> _Task instructions_
An exact copy of the entries is required, excluding any pictures.

> _Source records_
Segment Open
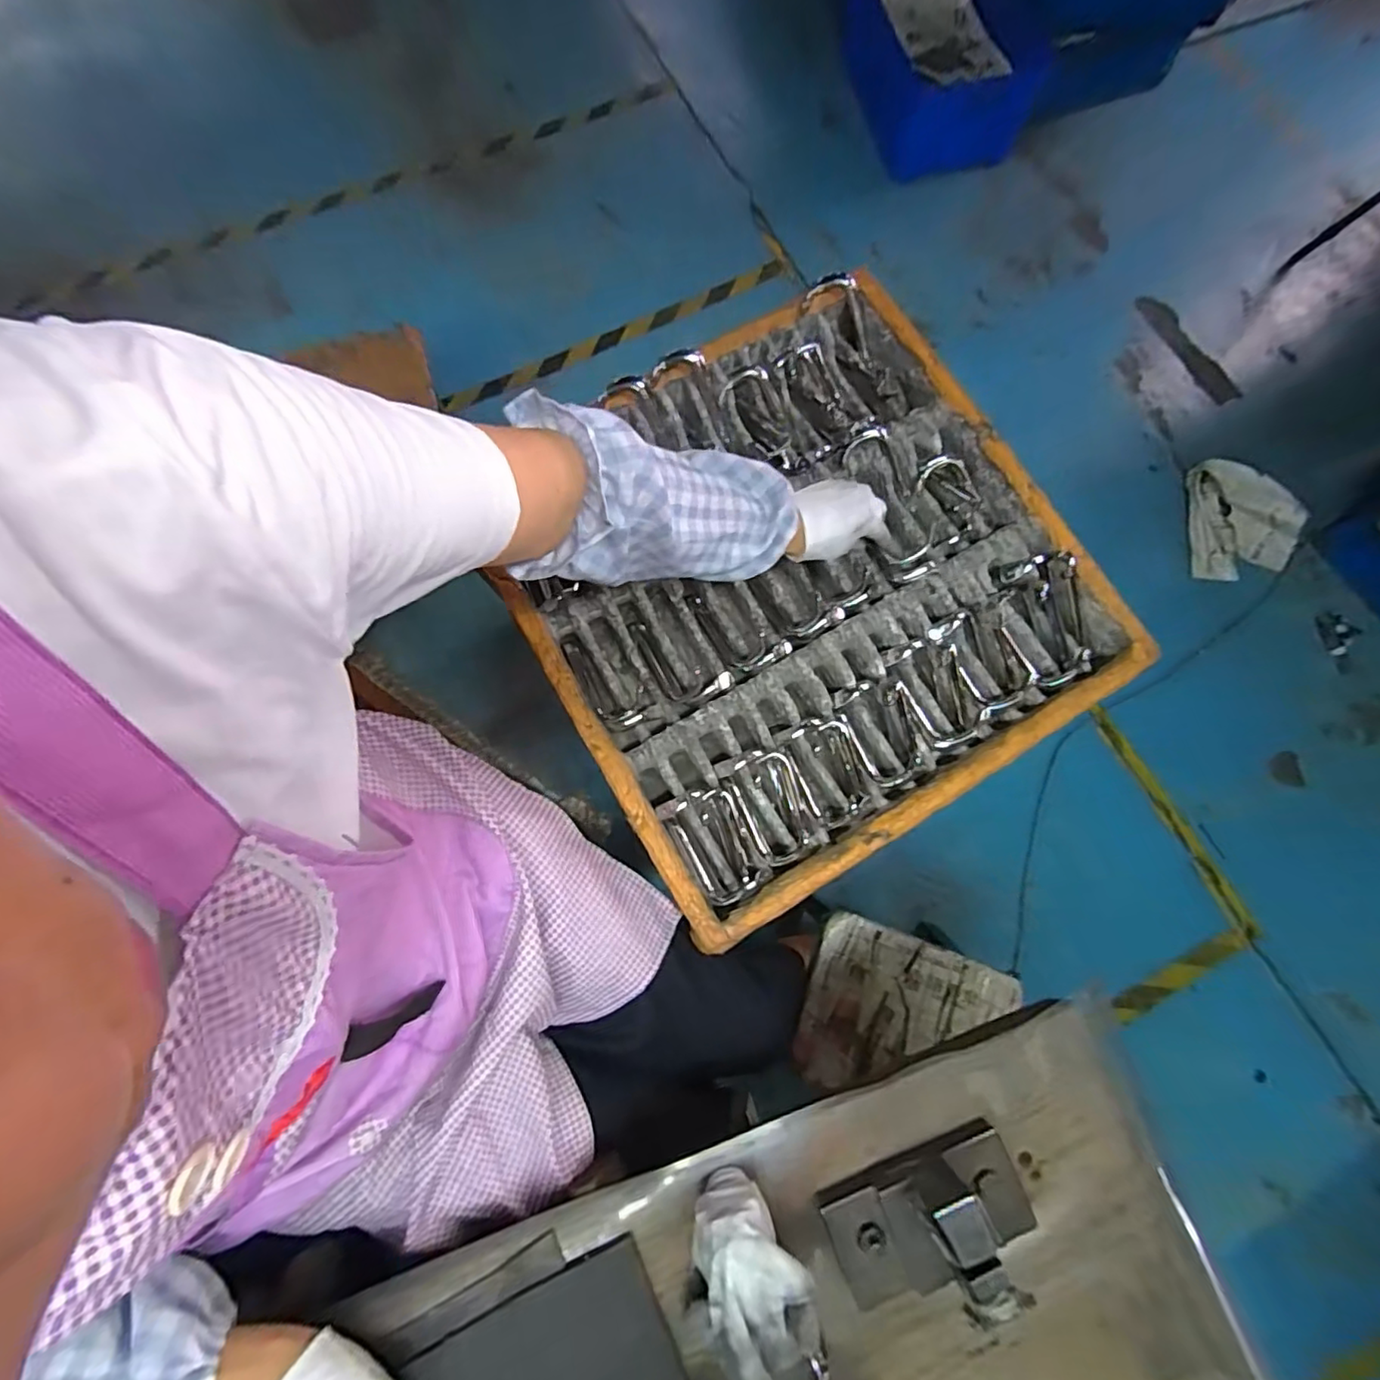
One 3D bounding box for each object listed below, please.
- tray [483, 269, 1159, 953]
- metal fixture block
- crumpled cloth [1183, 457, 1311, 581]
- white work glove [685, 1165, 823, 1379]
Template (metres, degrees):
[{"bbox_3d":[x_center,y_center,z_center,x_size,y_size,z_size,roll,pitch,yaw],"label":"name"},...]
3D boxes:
Segment Closed
> _Reply to the task_
One 3D bounding box for each object listed below, please.
- tray [483, 269, 1159, 953]
- metal fixture block
- crumpled cloth [1183, 457, 1311, 581]
- white work glove [685, 1165, 823, 1379]
Template (metres, degrees):
[{"bbox_3d":[x_center,y_center,z_center,x_size,y_size,z_size,roll,pitch,yaw],"label":"name"},...]
3D boxes:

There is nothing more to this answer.